I just find that scary. How the fuck do they manage to cram zero nutrition and 323 cals into 64 gram chocolate bar? It’s mental![/quote]
What I find amazing is those 100 cal packs of cookies. Absolutely no redeming value but they’re small so people eat several a day thinking that they’re healthy. Or that high caffiene pop that they advertise as a “natural health drink”. Marketing at its finest.
Busy busy busy.
I feel like every thing’s going well with the ol’ diet and working out and what not.
Went to a party last night, had a few drinks. I didn’t feel that guilty about it, as it was only 3 pints. But now I’m thinking, ‘should I feel guilty?’
Is 3 pints once a week going to ruin my get fit regime? More than that, do I really need to drink just because everyone else is?
This I need to think about…
Take that AC Milan! Woooh!
Anyway. I’m feeling great. I played some six a side footy today, followed by some dodgeball. That’s one hell of a game!
Anyway. Today I had a bit of a bad food day, in that I don’t think I ate enough. Whoops.
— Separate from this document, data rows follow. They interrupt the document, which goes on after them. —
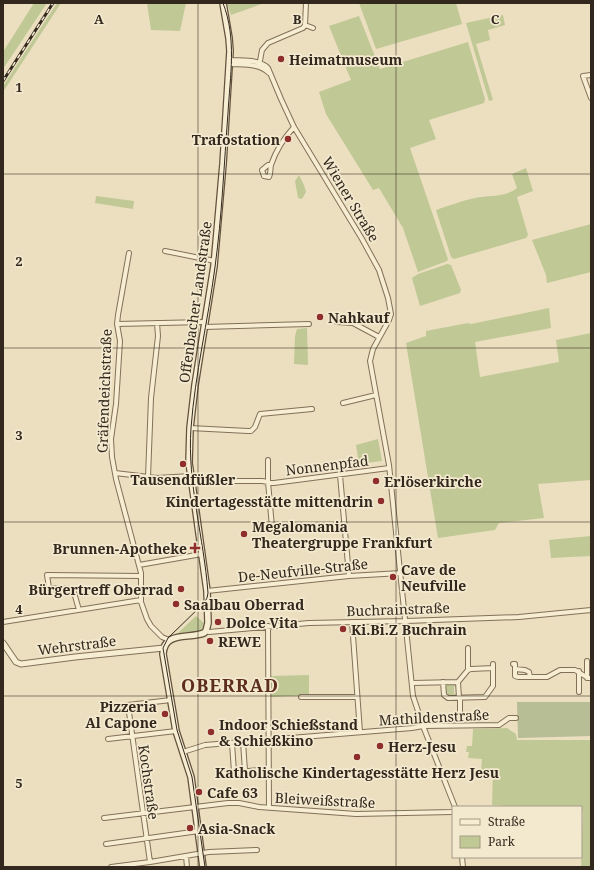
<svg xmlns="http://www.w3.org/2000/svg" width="594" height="870" font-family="'Noto Serif',serif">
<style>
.green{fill:#c0c895}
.cemetery{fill:#b7bd94}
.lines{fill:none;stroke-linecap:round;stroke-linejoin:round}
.minor-casing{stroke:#837059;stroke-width:6}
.tertiary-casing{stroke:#837059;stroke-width:7}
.secondary-casing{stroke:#64523c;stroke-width:8}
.minor{stroke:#f6edd2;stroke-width:4}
.tertiary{stroke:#f6edd2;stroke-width:5}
.secondary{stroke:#f6edd2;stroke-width:5.5}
.tram{stroke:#33281d;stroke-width:1}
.rail-casing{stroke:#33281d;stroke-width:3}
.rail{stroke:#f3e9cf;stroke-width:1.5;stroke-dasharray:4.5;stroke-linecap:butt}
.grid{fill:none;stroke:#33281d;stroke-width:1;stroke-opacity:0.55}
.poi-dot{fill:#8e2f2c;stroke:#f3e9cf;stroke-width:1.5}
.labels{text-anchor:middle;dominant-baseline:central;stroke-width:3.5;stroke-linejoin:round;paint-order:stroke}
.poi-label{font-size:14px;font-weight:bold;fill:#33281d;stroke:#f3e9cf;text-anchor:start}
.street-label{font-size:14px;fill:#33281d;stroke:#f3e9cf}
.district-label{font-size:18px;font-weight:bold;letter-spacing:1px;fill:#5d2d1e;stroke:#f3e9cf}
.grid-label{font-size:13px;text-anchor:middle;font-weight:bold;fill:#33281d;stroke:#f3e9cf;stroke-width:3.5;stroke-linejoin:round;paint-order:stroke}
</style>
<rect width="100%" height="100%" fill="#ebdfc0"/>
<!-- green -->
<path class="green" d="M34 3H47L3 69V52Z
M57 3H61L3 92V86Z
M147 3H186L180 31 151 30Z
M227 3H264L231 15Z
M359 3H456L462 24 376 49Z
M503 15 505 25 488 30 490 40 476 44 493 100 489 101 466 23Z
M359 16 380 69 468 42 485 99 484 103 429 120 436 139 410 148 448 259 447 261 418 272 403 228 379 188 373 190 326 114 319 92 351 80 329 26Z
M526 168 533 191 517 197 528 235 526 238 454 259 451 257 436 210C448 206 461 201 475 198 488 195 505 198 517 188L512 174Z
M299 175 304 185 306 192 302 199 298 198 295 181Z
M96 196 134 201 133 209 95 203Z
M591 224V272L547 283 546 275 532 240Z
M447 264 451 265 461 290 460 293 420 306 412 278 418 274Z
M549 308 551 328 475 342 480 377 559 362 556 340 591 333V480L538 484 544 518 499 523 495 530 438 538 406 343 426 336V331L468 323 471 324Z
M307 328 308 365 294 364 295 336 297 329Z
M378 439 382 461 359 464 356 445Z
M591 536V556L551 558 549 540Z
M196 616 204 623 203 628 201 630 177 634Z
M309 675V695L271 697V676Z
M447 684H456L457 686H454V694H457L456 696H448L445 694V686Z
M507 728 516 734 517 740H591V867H581L583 812 581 811V807H523L492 805 493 771H481L482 759 468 758 469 752H466L467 746H472L473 729Z"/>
<!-- cemetery -->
<path class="cemetery" d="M517 702H591V736L518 738Z"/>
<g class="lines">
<!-- minor casing -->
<g class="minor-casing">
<path id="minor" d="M305 25 313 28
M230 60C242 61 260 59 268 68L281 99 294 127 362 239 379 270 388 298 391 314 389 320 373 349 370 361 389 465 413 696 423 726 455 807
M230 64C243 65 259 63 269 73
M259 66 262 50 268 43 303 28 305 25 306 3
M591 75 583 76 591 98
M271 165H268L262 170 264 176 269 177C271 173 270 169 271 165 276 150 284 138 294 127
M165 251 215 261
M129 253 118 315 117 324 120 341 116 404 111 439 112 457 116 479 141 573V602L147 619 151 626 162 637 169 640
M337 322 353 323 379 337
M117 324 205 322
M204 327 309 324
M343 403 376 395
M190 428 248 431H251L255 427 260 414 312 409
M268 460V482L272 527
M115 473 157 478 191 476
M340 475 349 576
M148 477 151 398 158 336 157 323
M191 481H262L274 483 389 468
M139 565 202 554
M207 591 349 576 401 573
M79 610 73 589 49 588 47 575 141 576
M3 622 141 600
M352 622 360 732
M268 626 269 807
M206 631 209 632 309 623 406 621 519 617 591 610
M587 661V678
M513 664H515V676L518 677H547L560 670H575L588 678H591
M515 669 525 670 529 672 530 677
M468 670 471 669 493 668V664
M443 682 444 695 448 698 485 697 493 686V668
M412 683 458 682
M579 692V671
M301 697H357
M459 698 458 682 468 670V648
M460 712V698
M108 739 176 731
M243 742 245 771
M232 743 234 772
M183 752 205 745 412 728 423 726 499 725 509 718H516
M219 774 269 769
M104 818 228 803H239L259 807 356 814 453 812
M106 844 199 831
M186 856 187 867
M462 857 463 867
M150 862 128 705 171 700
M111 867 150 862 209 852 257 850"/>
</g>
<!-- tertiary casing -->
<g class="tertiary-casing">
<path id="tertiary" d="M3 643 16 662 21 664 75 657 164 648"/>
</g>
<!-- secondary casing -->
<g class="secondary-casing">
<path id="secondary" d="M203 867 191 777 176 731 163 654C164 631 189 639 204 633L206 631 208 623 207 591 191 476 189 463 190 428 195 385 214 266 223 164 230 51 229 38 223 3"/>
</g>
<!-- minor -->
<use href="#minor" class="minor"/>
<!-- tertiary -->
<use href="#tertiary" class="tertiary"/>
<!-- secondary -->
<use href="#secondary" class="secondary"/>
<!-- tram -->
<path class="tram" d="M205 867 192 777 177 730 163 648 168 638 204 603 207 598 208 593C204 538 187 483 191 428 195 374 208 321 215 267 222 216 224 164 228 113 230 76 237 39 223 3"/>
<!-- rail casing -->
<g class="rail-casing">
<path id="rail" d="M3 81 53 3"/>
</g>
<!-- rail -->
<use href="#rail" class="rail"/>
</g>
<!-- grid -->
<path class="grid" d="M198 3V867M396 3V867M3 174H591M3 348H591M3 522H591M3 696H591"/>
<!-- markers -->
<g class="poi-dot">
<circle cx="281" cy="59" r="4"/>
<circle cx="288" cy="139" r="4"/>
<circle cx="320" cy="317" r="4"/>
<circle cx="183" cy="464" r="4"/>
<circle cx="376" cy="481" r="4"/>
<circle cx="381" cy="501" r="4"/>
<circle cx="244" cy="534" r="4"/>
<path d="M193 542h4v4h4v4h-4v4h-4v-4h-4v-4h4z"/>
<circle cx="393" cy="577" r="4"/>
<circle cx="181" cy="589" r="4"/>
<circle cx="176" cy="604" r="4"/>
<circle cx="218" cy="622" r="4"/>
<circle cx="343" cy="629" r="4"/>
<circle cx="210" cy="641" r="4"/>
<circle cx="165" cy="714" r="4"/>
<circle cx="211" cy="732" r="4"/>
<circle cx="380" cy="746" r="4"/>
<circle cx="357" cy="757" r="4"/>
<circle cx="199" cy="792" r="4"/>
<circle cx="190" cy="828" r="4"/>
</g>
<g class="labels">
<!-- poi labels -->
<g class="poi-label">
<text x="289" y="59">Heimatmuseum</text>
<text x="280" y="139" text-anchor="end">Trafostation</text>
<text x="328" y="317">Nahkauf</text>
<text x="183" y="479" text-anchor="middle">Tausendfüßler</text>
<text x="384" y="481">Erlöserkirche</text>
<text x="373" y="501" text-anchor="end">Kindertagesstätte mittendrin</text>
<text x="252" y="526">Megalomania<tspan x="252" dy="16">Theatergruppe Frankfurt</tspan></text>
<text x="187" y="548" text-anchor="end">Brunnen-Apotheke</text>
<text x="401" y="569">Cave de<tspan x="401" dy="16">Neufville</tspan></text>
<text x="173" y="589" text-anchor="end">Bürgertreff Oberrad</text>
<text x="184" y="604">Saalbau Oberrad</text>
<text x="226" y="622">Dolce Vita</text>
<text x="351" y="629">Ki.Bi.Z Buchrain</text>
<text x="218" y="641">REWE</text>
<text x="157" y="706" text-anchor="end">Pizzeria<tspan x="157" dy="16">Al Capone</tspan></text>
<text x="219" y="724">Indoor Schießstand<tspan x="219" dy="16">&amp; Schießkino</tspan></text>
<text x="388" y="746">Herz-Jesu</text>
<text x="357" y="772" text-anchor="middle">Katholische Kindertagesstätte Herz Jesu</text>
<text x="207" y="792">Cafe 63</text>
<text x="198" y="828">Asia-Snack</text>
</g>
<!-- street labels -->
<g class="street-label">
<text transform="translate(351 199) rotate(59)">Wiener Straße</text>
<text transform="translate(195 302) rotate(-82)">Offenbacher Landstraße</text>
<text transform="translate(104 391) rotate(-88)">Gräfendeichstraße</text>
<text transform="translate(327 465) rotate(-7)">Nonnenpfad</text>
<text transform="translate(303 570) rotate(-6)">De-Neufville-Straße</text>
<text transform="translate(398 609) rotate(-2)">Buchrainstraße</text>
<text transform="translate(77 645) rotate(-7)">Wehrstraße</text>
<text transform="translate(434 717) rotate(-3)">Mathildenstraße</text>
<text transform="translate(149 782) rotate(82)">Kochstraße</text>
<text transform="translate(325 800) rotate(3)">Bleiweißstraße</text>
</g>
<!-- district labels -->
<g class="district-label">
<text x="230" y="685">OBERRAD</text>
</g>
</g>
<g class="grid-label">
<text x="99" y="24">A</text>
<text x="297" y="24">B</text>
<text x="495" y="24">C</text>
<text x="19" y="92">1</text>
<text x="19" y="266">2</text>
<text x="19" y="440">3</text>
<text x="19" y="614">4</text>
<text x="19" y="788">5</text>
</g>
<!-- border -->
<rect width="594" height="870" fill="none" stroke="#33281d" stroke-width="8"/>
<!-- legend -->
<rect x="452" y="806" width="130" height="52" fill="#f3e9cf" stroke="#a69c88"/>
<rect x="460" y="819" width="20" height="6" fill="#f6edd2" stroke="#a69c88"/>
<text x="488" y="826" font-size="12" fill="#33281d">Straße</text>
<rect x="460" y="836" width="20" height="12" fill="#c0c895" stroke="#a69c88"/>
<text x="488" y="846" font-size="12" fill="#33281d">Park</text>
</svg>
1- Porridge with Raspberries
2- Scrambled egg
3- Mixed nuts and raisins
4- Beef with a red pepper and a red onion
5- Chicken with a green leaf salad
6- Greek yogurt with summer fruits
I’ll probably have some Cottage Cheese as well actually. Actually, that’s prob enough grub, what am I worrying about?
Weights and shit tomorrow. I’ll post up what I do. Maybe you could have a look? Up to you.
haha what on earth is greek yogurt? im greek and i dont know
lol its probably just yogurt there
I brought some the other day, its just natural yogurt, but seems to have a fairly high amount of fat content(20g per 100g server), mainly saturated which is probably from the whole milk. Taste ok though.